◆ Directions for this task: The full listing, from first line to last, should be set down again exactly.

◆ Given data:
- - - - - - -

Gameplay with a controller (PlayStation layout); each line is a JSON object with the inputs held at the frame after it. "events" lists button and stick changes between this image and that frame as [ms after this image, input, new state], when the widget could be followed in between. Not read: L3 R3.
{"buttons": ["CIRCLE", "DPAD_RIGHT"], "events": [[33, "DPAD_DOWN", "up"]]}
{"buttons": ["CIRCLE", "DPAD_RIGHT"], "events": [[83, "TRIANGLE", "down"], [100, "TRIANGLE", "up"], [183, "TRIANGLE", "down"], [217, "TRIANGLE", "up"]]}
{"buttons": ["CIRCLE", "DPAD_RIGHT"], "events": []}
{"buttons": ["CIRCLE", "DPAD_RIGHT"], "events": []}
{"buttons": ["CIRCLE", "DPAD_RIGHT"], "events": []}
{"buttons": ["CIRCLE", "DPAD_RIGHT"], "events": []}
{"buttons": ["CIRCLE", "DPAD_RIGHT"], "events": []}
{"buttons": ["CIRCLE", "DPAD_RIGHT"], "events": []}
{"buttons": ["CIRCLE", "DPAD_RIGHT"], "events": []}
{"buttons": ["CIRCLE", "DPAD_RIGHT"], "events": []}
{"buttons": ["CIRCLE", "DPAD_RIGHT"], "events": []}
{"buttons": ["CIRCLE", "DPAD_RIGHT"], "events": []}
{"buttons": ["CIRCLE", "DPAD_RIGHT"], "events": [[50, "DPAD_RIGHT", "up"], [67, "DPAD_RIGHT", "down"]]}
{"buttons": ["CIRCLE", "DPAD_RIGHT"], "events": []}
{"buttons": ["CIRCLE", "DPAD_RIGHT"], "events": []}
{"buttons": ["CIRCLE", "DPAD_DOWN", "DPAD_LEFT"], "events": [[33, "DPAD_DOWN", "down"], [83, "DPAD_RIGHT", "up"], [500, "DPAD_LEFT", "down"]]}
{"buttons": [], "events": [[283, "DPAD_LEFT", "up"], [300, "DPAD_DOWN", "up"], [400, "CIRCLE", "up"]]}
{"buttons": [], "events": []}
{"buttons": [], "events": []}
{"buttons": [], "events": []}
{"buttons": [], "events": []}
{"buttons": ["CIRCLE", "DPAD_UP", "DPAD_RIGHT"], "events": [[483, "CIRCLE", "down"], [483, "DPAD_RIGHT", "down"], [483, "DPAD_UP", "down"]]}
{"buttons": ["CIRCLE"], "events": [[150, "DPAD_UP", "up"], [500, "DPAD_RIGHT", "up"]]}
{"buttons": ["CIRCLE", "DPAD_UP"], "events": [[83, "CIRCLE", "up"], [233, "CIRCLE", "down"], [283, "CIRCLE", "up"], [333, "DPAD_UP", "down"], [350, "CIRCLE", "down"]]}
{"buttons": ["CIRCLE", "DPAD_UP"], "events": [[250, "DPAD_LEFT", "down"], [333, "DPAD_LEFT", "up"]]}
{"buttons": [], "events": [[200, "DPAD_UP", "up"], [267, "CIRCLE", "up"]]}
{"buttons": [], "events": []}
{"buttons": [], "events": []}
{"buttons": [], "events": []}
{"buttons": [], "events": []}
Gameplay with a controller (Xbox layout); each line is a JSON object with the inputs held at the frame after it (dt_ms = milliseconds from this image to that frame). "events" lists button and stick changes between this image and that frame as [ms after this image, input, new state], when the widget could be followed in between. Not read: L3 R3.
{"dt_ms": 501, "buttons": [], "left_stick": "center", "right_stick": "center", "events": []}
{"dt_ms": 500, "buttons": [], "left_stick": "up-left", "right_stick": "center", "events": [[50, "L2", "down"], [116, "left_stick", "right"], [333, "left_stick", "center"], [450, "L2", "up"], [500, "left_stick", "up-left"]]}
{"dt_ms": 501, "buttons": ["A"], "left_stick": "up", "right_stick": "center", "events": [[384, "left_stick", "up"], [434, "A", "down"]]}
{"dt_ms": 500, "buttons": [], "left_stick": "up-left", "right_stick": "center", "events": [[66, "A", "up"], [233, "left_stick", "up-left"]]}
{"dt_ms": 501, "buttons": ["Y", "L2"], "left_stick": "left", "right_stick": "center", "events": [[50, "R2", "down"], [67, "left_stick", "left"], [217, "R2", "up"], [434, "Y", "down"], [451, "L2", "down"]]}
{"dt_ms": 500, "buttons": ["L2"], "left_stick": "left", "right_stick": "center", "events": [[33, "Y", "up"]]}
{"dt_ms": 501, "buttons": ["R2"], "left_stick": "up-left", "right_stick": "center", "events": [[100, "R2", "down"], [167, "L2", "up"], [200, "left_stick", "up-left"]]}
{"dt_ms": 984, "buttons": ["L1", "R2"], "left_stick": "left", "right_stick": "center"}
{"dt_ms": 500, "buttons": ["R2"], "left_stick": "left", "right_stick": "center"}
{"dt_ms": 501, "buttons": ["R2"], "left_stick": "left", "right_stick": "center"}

- - - - - - -

◆ Reply:
Gameplay with a controller (PlayStation layout); each line is a JSON object with the inputs held at the frame after it. "events" lists button and stick changes between this image and that frame as [ms after this image, input, new state], when the widget could be followed in between. Not read: L3 R3.
{"buttons": ["CIRCLE", "DPAD_RIGHT"], "events": [[33, "DPAD_DOWN", "up"]]}
{"buttons": ["CIRCLE", "DPAD_RIGHT"], "events": [[83, "TRIANGLE", "down"], [100, "TRIANGLE", "up"], [183, "TRIANGLE", "down"], [217, "TRIANGLE", "up"]]}
{"buttons": ["CIRCLE", "DPAD_RIGHT"], "events": []}
{"buttons": ["CIRCLE", "DPAD_RIGHT"], "events": []}
{"buttons": ["CIRCLE", "DPAD_RIGHT"], "events": []}
{"buttons": ["CIRCLE", "DPAD_RIGHT"], "events": []}
{"buttons": ["CIRCLE", "DPAD_RIGHT"], "events": []}
{"buttons": ["CIRCLE", "DPAD_RIGHT"], "events": []}
{"buttons": ["CIRCLE", "DPAD_RIGHT"], "events": []}
{"buttons": ["CIRCLE", "DPAD_RIGHT"], "events": []}
{"buttons": ["CIRCLE", "DPAD_RIGHT"], "events": []}
{"buttons": ["CIRCLE", "DPAD_RIGHT"], "events": []}
{"buttons": ["CIRCLE", "DPAD_RIGHT"], "events": [[50, "DPAD_RIGHT", "up"], [67, "DPAD_RIGHT", "down"]]}
{"buttons": ["CIRCLE", "DPAD_RIGHT"], "events": []}
{"buttons": ["CIRCLE", "DPAD_RIGHT"], "events": []}
{"buttons": ["CIRCLE", "DPAD_DOWN", "DPAD_LEFT"], "events": [[33, "DPAD_DOWN", "down"], [83, "DPAD_RIGHT", "up"], [500, "DPAD_LEFT", "down"]]}
{"buttons": [], "events": [[283, "DPAD_LEFT", "up"], [300, "DPAD_DOWN", "up"], [400, "CIRCLE", "up"]]}
{"buttons": [], "events": []}
{"buttons": [], "events": []}
{"buttons": [], "events": []}
{"buttons": [], "events": []}
{"buttons": ["CIRCLE", "DPAD_UP", "DPAD_RIGHT"], "events": [[483, "CIRCLE", "down"], [483, "DPAD_RIGHT", "down"], [483, "DPAD_UP", "down"]]}
{"buttons": ["CIRCLE"], "events": [[150, "DPAD_UP", "up"], [500, "DPAD_RIGHT", "up"]]}
{"buttons": ["CIRCLE", "DPAD_UP"], "events": [[83, "CIRCLE", "up"], [233, "CIRCLE", "down"], [283, "CIRCLE", "up"], [333, "DPAD_UP", "down"], [350, "CIRCLE", "down"]]}
{"buttons": ["CIRCLE", "DPAD_UP"], "events": [[250, "DPAD_LEFT", "down"], [333, "DPAD_LEFT", "up"]]}
{"buttons": [], "events": [[200, "DPAD_UP", "up"], [267, "CIRCLE", "up"]]}
{"buttons": [], "events": []}
{"buttons": [], "events": []}
{"buttons": [], "events": []}
{"buttons": [], "events": []}
Gameplay with a controller (Xbox layout); each line is a JSON object with the inputs held at the frame after it (dt_ms = milliseconds from this image to that frame). "events" lists button and stick changes between this image and that frame as [ms after this image, input, new state], when the widget could be followed in between. Not read: L3 R3.
{"dt_ms": 501, "buttons": [], "left_stick": "center", "right_stick": "center", "events": []}
{"dt_ms": 500, "buttons": [], "left_stick": "up-left", "right_stick": "center", "events": [[50, "L2", "down"], [116, "left_stick", "right"], [333, "left_stick", "center"], [450, "L2", "up"], [500, "left_stick", "up-left"]]}
{"dt_ms": 501, "buttons": ["A"], "left_stick": "up", "right_stick": "center", "events": [[384, "left_stick", "up"], [434, "A", "down"]]}
{"dt_ms": 500, "buttons": [], "left_stick": "up-left", "right_stick": "center", "events": [[66, "A", "up"], [233, "left_stick", "up-left"]]}
{"dt_ms": 501, "buttons": ["Y", "L2"], "left_stick": "left", "right_stick": "center", "events": [[50, "R2", "down"], [67, "left_stick", "left"], [217, "R2", "up"], [434, "Y", "down"], [451, "L2", "down"]]}
{"dt_ms": 500, "buttons": ["L2"], "left_stick": "left", "right_stick": "center", "events": [[33, "Y", "up"]]}
{"dt_ms": 501, "buttons": ["R2"], "left_stick": "up-left", "right_stick": "center", "events": [[100, "R2", "down"], [167, "L2", "up"], [200, "left_stick", "up-left"]]}
{"dt_ms": 984, "buttons": ["L1", "R2"], "left_stick": "left", "right_stick": "center"}
{"dt_ms": 500, "buttons": ["R2"], "left_stick": "left", "right_stick": "center"}
{"dt_ms": 501, "buttons": ["R2"], "left_stick": "left", "right_stick": "center"}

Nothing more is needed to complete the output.